Pulmonary vein stenosis in adults is even rarer, and the small number of reported cases has often been associated with mediastinal processes such as neoplasms, sarcoidosis, or fibrosing mediastinitis (23), and recently has been identified as a complication of radiofrequency ablation procedures for atrial fibrillation (4). Lung parenchyma shows interstitial edema, alveolar edema, or fibrosis, resulting from long-standing insufficient venous drainage in most pediatric patients (89). However, no definite pulmonary parenchymal abnormalities in our patient were noted. Small nodular densities with pleural thickening on chest radiograph were likely to be a collateral vascular structure on chest CT scans. A markedly dilated right superior pulmonary vein and collateral vascular structure in the superior segment of the right lower lobe without connection to left atrium on CT scan, suggests the complete compensation of anomalous venous drainage. The final diagnosis could be made by angiography. Similar to the present case, a case described as isolated pulmonary vein stenosis associated with full compensation of intrapulmonary venous drainage was reported by Saida (10). However, only a tortuous pulmonary vessel in the parahilar region of the right lung field on chest film in that study was noted, compared with collateral vascular structures in the peripheral region and dilated pulmonary vessels in the right hilar area region in our study. In addition, Saida didn't mention whether the patient had pulmonary arterial hypertension or not. To knowledge of the presence of pulmonary arterial hypertension is very important because the severity of pulmonary hypertension is part of the assessment of the condition's prognosis.

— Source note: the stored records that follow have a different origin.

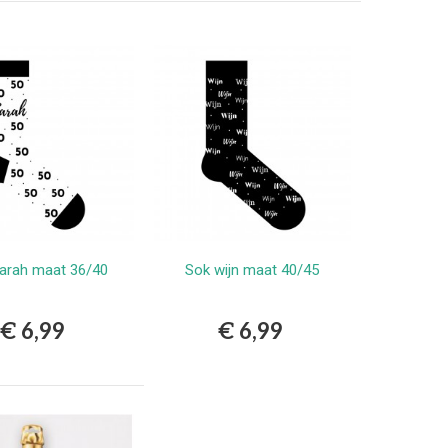
arah maat 36/40
Sok wijn maat 40/45
Bestellen
Bestellen
€ 6,99
€ 6,99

Patients with the pediatric form of congenital pulmonary vein stenosis have a very poor prognosis. Survival to adulthood without treatment rarely occurs because the symptom emerges in infants with accompanying progressively worsening pulmonary hypertension (5). The prognosis depends on the severity of the associated cardiac disease and the number of the stenosed pulmonary veins (7). The cause of death is usually a pulmonary hypertensive crisis, recurrent pulmonary infection, or massive hemoptysis. Although the precise natural history of milder forms of congenital pulmonary vein stenosis is not entirely clear, patients with only 1 or 2 pulmonary veins involved have a significantly more benign course. Breinholt (7) found a mortality rate of 83% in pediatric patients with 1 or 2 stenosed pulmonary veins. Our patient has no cardiac anomaly in spite of mild pulmonary hypertension and only a single pulmonary vein stenosis with collateral circulation. Thus, we consider that our patient would have a better prognosis. To our knowledge, asymptomatic patients with isolated pulmonary vein stenosis associated with chronic compensation through venous collateral drainage have been very extremely rare, and our patient is to date the oldest adult among those with a diagnosis of pulmonary vein stenosis. More asymptomatic patients of isolated pulmonary vein stenosis with chronic compensation could be diagnosed as a result of increased awareness and improvements in noninvasive imaging modalities.